Sharing a stage with Wynton Marsalis, who teaches constantly on the road, is not out of the realm of possibility for a gifted young jazz musician. But doing it at the White House can make you starry-eyed.
“That was crazy,” said Phillip Slyde, an able 17-year-old alto saxophonist who played question-and-answer with Mr. D’Rivera. He came up from New Orleans the day before, he said. He was recuperating from nerves, in the expectant hush before Mrs. Obama’s arrival.
Kyle Wedberg, the president of his school, the New Orleans Center for Creative Arts, appeared behind him. “This says that normal, everyday Americans have a place in this White House, versus people that have some leverage to get in here,” Mr. Wedberg said, breathlessly. “We changed 14 lives today. That’s amazing: it’s a great use of this public facility.”

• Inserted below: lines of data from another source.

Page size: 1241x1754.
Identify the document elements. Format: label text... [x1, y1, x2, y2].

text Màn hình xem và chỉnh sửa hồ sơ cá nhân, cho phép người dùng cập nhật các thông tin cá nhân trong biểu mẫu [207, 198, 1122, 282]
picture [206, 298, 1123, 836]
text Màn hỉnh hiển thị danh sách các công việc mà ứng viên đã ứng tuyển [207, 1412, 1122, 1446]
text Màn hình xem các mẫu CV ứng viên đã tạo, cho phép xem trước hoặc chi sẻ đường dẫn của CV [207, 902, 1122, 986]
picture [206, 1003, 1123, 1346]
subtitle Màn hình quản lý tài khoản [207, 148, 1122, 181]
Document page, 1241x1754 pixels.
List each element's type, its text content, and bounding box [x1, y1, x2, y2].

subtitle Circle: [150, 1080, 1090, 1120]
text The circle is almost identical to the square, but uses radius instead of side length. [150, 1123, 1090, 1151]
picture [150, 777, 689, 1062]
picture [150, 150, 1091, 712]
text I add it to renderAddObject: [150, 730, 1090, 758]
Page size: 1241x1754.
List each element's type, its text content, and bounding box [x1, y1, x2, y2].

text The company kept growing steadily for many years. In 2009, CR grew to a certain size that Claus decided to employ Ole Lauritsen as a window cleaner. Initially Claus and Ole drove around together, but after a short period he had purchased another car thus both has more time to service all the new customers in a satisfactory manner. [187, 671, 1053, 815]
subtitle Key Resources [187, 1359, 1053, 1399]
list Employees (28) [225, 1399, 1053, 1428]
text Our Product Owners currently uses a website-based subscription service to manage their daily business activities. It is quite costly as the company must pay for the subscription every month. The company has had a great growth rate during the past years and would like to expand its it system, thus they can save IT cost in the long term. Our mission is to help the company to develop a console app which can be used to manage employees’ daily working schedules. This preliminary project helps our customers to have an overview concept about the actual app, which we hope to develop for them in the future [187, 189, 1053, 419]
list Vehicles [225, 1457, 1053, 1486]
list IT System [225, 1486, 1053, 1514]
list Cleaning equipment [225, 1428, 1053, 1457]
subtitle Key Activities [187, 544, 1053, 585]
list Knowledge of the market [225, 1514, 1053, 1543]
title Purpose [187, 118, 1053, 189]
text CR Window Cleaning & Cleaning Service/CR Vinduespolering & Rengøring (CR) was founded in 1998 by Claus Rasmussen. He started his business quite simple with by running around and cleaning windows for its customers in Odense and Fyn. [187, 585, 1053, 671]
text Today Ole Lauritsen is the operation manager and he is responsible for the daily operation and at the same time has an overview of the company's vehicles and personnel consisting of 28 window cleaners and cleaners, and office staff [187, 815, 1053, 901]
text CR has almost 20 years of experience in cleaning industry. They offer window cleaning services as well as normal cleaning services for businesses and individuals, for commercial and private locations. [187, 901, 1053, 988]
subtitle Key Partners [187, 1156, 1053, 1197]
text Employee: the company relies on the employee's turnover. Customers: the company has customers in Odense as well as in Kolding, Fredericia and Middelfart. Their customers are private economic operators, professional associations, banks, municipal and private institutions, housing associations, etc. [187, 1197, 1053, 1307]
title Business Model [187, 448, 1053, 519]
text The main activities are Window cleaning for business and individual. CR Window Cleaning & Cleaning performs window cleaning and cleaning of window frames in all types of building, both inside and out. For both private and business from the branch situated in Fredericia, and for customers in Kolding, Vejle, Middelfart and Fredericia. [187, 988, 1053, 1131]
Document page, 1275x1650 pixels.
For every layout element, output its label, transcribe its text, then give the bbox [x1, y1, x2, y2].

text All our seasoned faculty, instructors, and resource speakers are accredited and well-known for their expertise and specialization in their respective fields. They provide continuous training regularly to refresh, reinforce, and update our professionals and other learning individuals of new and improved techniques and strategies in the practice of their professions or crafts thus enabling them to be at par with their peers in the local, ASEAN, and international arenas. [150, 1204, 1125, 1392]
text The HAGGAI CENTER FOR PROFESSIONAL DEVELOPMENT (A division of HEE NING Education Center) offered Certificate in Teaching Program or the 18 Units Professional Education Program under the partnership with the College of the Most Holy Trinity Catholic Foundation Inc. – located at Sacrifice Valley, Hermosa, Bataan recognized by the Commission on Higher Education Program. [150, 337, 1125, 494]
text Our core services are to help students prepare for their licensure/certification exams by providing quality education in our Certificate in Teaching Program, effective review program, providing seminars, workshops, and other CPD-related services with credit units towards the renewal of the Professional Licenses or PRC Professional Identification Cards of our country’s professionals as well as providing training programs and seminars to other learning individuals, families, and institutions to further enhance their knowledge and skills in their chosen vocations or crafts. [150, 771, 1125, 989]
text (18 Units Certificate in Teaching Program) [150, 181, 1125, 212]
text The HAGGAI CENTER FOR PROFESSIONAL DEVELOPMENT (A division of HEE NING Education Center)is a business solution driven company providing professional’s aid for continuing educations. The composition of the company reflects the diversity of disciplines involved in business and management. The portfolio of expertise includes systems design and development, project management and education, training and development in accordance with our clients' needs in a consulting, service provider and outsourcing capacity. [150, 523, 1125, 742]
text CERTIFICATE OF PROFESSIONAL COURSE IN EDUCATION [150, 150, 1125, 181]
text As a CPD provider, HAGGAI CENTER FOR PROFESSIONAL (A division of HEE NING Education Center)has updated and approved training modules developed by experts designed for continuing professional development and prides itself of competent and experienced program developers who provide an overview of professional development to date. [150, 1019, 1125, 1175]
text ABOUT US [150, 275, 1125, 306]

In her four-minute speech, Mrs. Obama brushed across two well-known thoughts about jazz — that it “may be America’s greatest gift to the world” and that “there is no better example of democracy than a jazz ensemble” — but she basically made way for the closing concert, which put Mr. D’Rivera and Mr. Marsalis in front of a young band, including the pianist Tony Madruga and the saxophonist Elijah Easton.
Mr. D’Rivera played embroidered versions of famous jazz melodies on the clarinet, encouraging the student audience to guess their titles and composers. When he played a famous Dizzy Gillespie phrase, the audience — including Mrs. Obama, seated in the front row with her daughters — answered promptly with the correct response: “Salt peanuts, salt peanuts.” “Ahhh!” Mr. D’Rivera shouted, looking extremely pleased. “Michelle knows it!”